Regulate the financial sector. The Glass-Steagall Act, which for years separated investment banking from commercial banking and outlawed too- big-to-fail banks, should be reinstated.
Get money out of politics. The Supreme Court decision, Citizens United, making corporations people (able to spend unlimited amounts of money anonymously to support or oppose candidates for elected office), should be overturned. Amend the Constitution so that only natural persons -- not artificial ones -- have Constitutional rights.
Today, OWS groups everywhere are speaking out against economic injustice and acting locally to prevent foreclosures and evictions. Individually we are moving our money to community banks and credit unions.
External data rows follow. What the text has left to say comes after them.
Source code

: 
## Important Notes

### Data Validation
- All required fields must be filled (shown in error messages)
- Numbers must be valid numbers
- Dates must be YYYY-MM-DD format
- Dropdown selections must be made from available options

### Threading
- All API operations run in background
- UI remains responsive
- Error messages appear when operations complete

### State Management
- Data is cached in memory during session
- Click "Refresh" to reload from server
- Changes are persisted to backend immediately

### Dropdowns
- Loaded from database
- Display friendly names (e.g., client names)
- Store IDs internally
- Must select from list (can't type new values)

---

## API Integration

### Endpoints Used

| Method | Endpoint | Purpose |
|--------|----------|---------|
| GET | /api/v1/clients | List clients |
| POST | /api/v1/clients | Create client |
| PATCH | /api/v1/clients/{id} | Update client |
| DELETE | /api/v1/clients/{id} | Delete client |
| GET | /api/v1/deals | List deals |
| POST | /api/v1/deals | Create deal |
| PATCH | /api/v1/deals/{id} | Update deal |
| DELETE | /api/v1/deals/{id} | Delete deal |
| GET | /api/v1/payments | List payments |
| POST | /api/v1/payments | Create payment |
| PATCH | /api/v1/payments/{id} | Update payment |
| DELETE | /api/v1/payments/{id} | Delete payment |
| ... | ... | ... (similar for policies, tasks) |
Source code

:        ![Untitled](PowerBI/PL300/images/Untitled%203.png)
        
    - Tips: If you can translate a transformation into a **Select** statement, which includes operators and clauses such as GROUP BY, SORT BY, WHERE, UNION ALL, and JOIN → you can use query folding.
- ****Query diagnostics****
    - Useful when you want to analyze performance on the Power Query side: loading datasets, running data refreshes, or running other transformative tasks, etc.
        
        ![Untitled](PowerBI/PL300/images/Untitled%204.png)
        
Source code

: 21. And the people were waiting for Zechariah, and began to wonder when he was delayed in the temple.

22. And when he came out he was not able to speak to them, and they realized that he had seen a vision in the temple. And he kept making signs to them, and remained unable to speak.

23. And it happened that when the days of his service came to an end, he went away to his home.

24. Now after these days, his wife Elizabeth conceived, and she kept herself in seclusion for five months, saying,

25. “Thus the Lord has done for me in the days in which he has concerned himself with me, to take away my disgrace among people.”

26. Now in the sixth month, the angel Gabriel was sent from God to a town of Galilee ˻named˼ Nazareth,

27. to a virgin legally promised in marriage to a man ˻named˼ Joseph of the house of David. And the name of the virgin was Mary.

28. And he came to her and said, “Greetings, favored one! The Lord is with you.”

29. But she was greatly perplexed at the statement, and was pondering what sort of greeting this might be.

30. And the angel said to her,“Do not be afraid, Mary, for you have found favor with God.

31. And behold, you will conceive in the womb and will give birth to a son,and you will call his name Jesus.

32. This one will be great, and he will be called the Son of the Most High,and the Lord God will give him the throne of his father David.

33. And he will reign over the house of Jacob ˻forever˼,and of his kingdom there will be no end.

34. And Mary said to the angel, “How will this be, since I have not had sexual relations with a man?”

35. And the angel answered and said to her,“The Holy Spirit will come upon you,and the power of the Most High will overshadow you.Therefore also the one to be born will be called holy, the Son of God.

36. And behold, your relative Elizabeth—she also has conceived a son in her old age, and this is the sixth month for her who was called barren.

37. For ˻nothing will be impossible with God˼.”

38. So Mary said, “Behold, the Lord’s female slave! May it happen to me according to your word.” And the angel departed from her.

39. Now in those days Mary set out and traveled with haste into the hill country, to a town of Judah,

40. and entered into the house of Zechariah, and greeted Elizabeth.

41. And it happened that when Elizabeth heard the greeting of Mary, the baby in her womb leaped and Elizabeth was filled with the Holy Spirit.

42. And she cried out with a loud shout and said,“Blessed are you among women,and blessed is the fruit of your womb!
From our homes, we are linked through the Internet, in thousands of online "MeetUps." And like many others in the state, OWS in Down East Maine -- in Blue Hill, Ellsworth, Bar Harbor, Southwest Harbor and Cherryfield -- are conducting vigils, educational teach-ins, poetry slams and public events.
In Bangor, Belfast, Brunswick, Augusta, Rockland and Portland, OWS have gathered at the Bank of America offices to protest illegal home foreclosures, and to urge citizens to move their funds. Similarly, at U.S. Federal buildings, symbols of our national government, we highlight the need to get money out of politics.
On Jan. 20, the second anniversary of the Citizens United Supreme Court decision, Maine OWS will gather in Bangor outside the Margaret Chase Smith Federal building to protest this ruling. Part of a nationwide "Occupy the Courts" action, we will rally at the courthouse to support a U.S. Constitutional amendment barring personhood to corporations.
Like other groups across America, our Blue Hill OWS group shows up each week to vigil, to keep the public discourse open, and the future hopeful for people everywhere. We invite you to occupy that future with us.